The first instinct of many academics, when given a natural language processor, is to feed it something profoundly unnatural. How else to explain the recent spate of investigations pitting AI against Fedspeak?
To be fair, there are very good reasons for wanting to ignore central bankers, and the desire to delegate the task of listening to their strangled ambiguities predates ChatGPT by at least a century. But it’s the ability to automate the process that has been causing excitement recently, as in articles here, here, here, and here, as well as an Alphaville post here.
It’s now the subject of a JPMorgan flagship note that we can’t link to, so we’ll summarize here. It opens with a big claim:
With central bank communications now at the forefront of policy setting, everything from official policy statements to individual speeches are scrutinized for suggestions of policy direction. It is in this context that machine learning and natural language processing (NLP) find fertile ground.
The use of NLP to assess central bank communications has been around for some time. However, previous attempts failed to gain traction because they lacked the sophistication to generate actionable results. Simply put, the technology wasn’t ready for prime time yet. This has changed. We believe that NLP is ready for the successful application that many have long awaited.
This is what many have been waiting for a long time:
Yeah? If monetary policy stance is of such fundamental importance, and if clear communication is the post-GFC prerequisite, why turn the job over to an algorithm? JPMorgan suggests five reasons.
AI offers a second opinion to human economists; his interpretations are systematic and transparent; it is faster to come to a conclusion; spits out metrics instead of essays; and his findings are invulnerable to hindsight. “While an economist can offer an informed judgment of a particular central bank’s speech, this assessment is often multidimensional and can be context dependent that can be lost in a matter of weeks or even days,” says JPMorgan. “By contrast, the HDS is unique and permanent in the historical record, making it ideal for measuring how central bank thinking is changing over time and how it compares to past episodes.”
The HDS referenced above is the JPMorgan Hawk-Dove Score. It’s an update of the bank’s 2019 attempt to process Fedspeak using BERT, a language model developed by Google. The rebuild uses ChatGPT and could theoretically make sense to any central bank on the planet, because it frames their entire world around three rules.
And here’s how you rate individual committee members of the Federal Open Market Committee, based on recent speeches, with positive numbers meaning aggressive and negative numbers meaning moderate. . .
…which is not how humans see things at all. Bullard and Kashkari are generally considered the most aggressive, Cook is the dove and Barr sits in the middle of the pack alongside Powell. Fortunately, because the FOMC is the most microanalyzed committee in the world, it’s reasonably easy to guess where the garbage that comes in becomes garbage:
One of the reasons that Governor Barr appears as the most dovish member of the FOMC is that he is the vice president of supervision and many of his speeches are less relevant to macromonetary policy and at the same time have numerous references to financial stability, a concept that can be interpreted as moderate (although not always). ( . . . ) President Bullard is often noted for having a wide range of views that are difficult to pin down. Also, because he often presents in slide format without a speech, it’s harder to quantify.
The hawk-dove ratios for the committees of the European Central Bank and the Bank of England also need humans to add context.
Schnabel is probably too close to the center of the ECB because his most aggressive speeches have been recent, so they haven’t moved the average yet. Broadbent probably has an excessive index like a pigeon because he speaks rarely and cautiously. The opposite may be true of Pill and his unique presentation style. Etc.
Whether it is possible to apply this level of granular analysis to less studied rate-setting committees is a question the paper does not investigate.
An interesting theme in the JPMorgan hawk-dove study is that on all three committees examined, the chairs lean toward the hawks. That’s a surprise, as the chairs are expected to be in the middle of the pack, but it’s probably an accurate reflection of recent communications.

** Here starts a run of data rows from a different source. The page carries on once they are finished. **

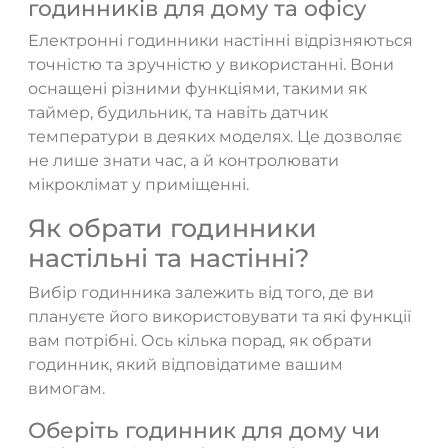
годинників для дому та офісу
Електронні годинники настінні відрізняються
точністю та зручністю у використанні. Вони
оснащені різними функціями, такими як
таймер, будильник, та навіть датчик
температури в деяких моделях. Це дозволяє
не лише знати час, а й контролювати
мікроклімат у приміщенні.
Як обрати годинники
настільні та настінні?
Вибір годинника залежить від того, де ви
плануєте його використовувати та які функції
вам потрібні. Ось кілька порад, як обрати
годинник, який відповідатиме вашим
вимогам.
Оберіть годинник для дому чи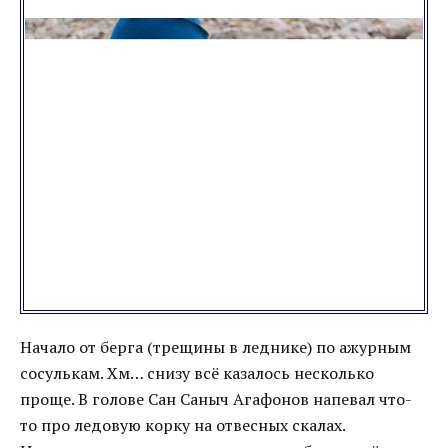
Начало от берга (трещины в леднике) по ажурным
сосулькам. Хм… снизу всё казалось несколько
проще. В голове Сан Саныч Агафонов напевал что-
то про ледовую корку на отвесных скалах.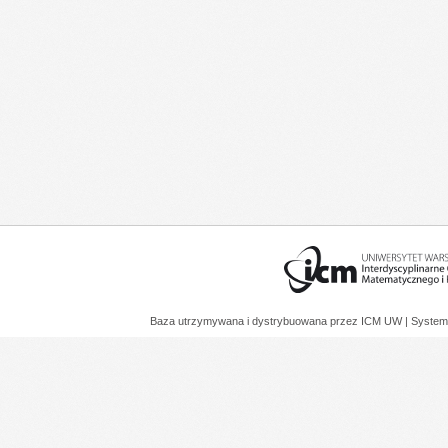
Baza utrzymywana i dystrybuowana przez
ICM UW
| System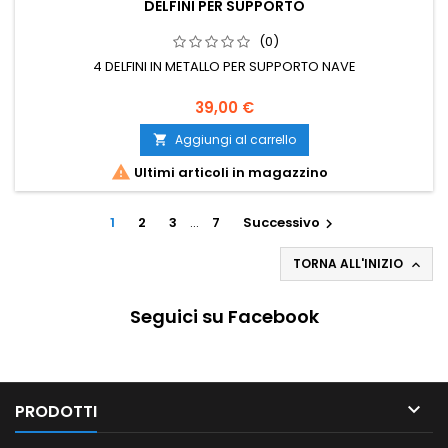
DELFINI PER SUPPORTO
(0)
4 DELFINI IN METALLO PER SUPPORTO NAVE
39,00 €
Aggiungi al carrello


Ultimi articoli in magazzino
1
2
3
…
7
Successivo

TORNA ALL'INIZIO

Seguici su Facebook

PRODOTTI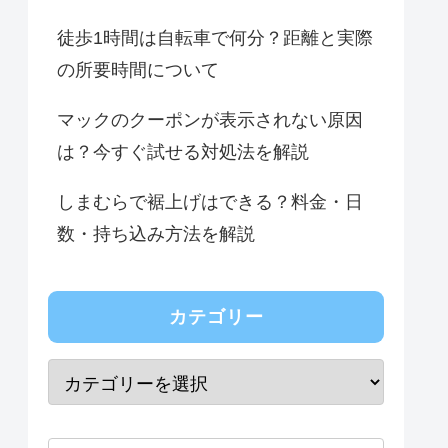
徒歩1時間は自転車で何分？距離と実際
の所要時間について
マックのクーポンが表示されない原因
は？今すぐ試せる対処法を解説
しまむらで裾上げはできる？料金・日
数・持ち込み方法を解説
カテゴリー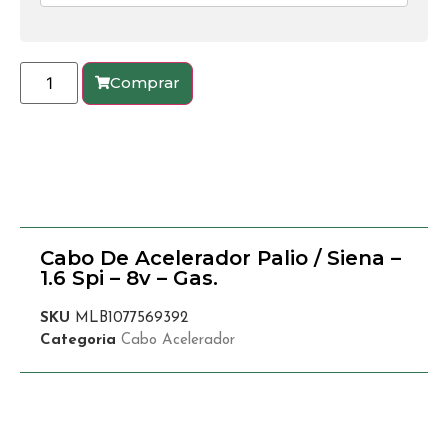
Comprar
Cabo De Acelerador Palio / Siena –
1.6 Spi – 8v – Gas.
SKU
MLB1077569392
Categoria
Cabo Acelerador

Chairpersons may need to play a larger role in communicating their committee’s direction of travel due to background noise, although a speech-by-speech analysis does not make it easy to spot any patterns:
To be clear, the hawk and dove detector works. JPMorgan’s machine is at least as good as the average economist at identifying mood swings in music:
But the paper only briefly addresses whether it is a leading indicator or a temperature control, and its findings are complicated by periods in which rates had a zero lower bound.
Roughly speaking, JPMorgan finds that when the three-month average of its hawkish measure of speakers rises between meetings by 10 points, it’s worth about 10 basis points to short-term interest rates a week ahead. That is what the following graph apparently illustrates:
“The debate over these rankings is just as likely as the debate over who is the better soccer player or baseball player,” JPMorgan says accurately.
While ten basic performance points can’t be sniffed at, the company remembers sports performance metrics as expected targets, which often seem more useful for prolonging arguments than predicting outcomes. And in the end, isn’t a drawn out argument what (human) economists want most?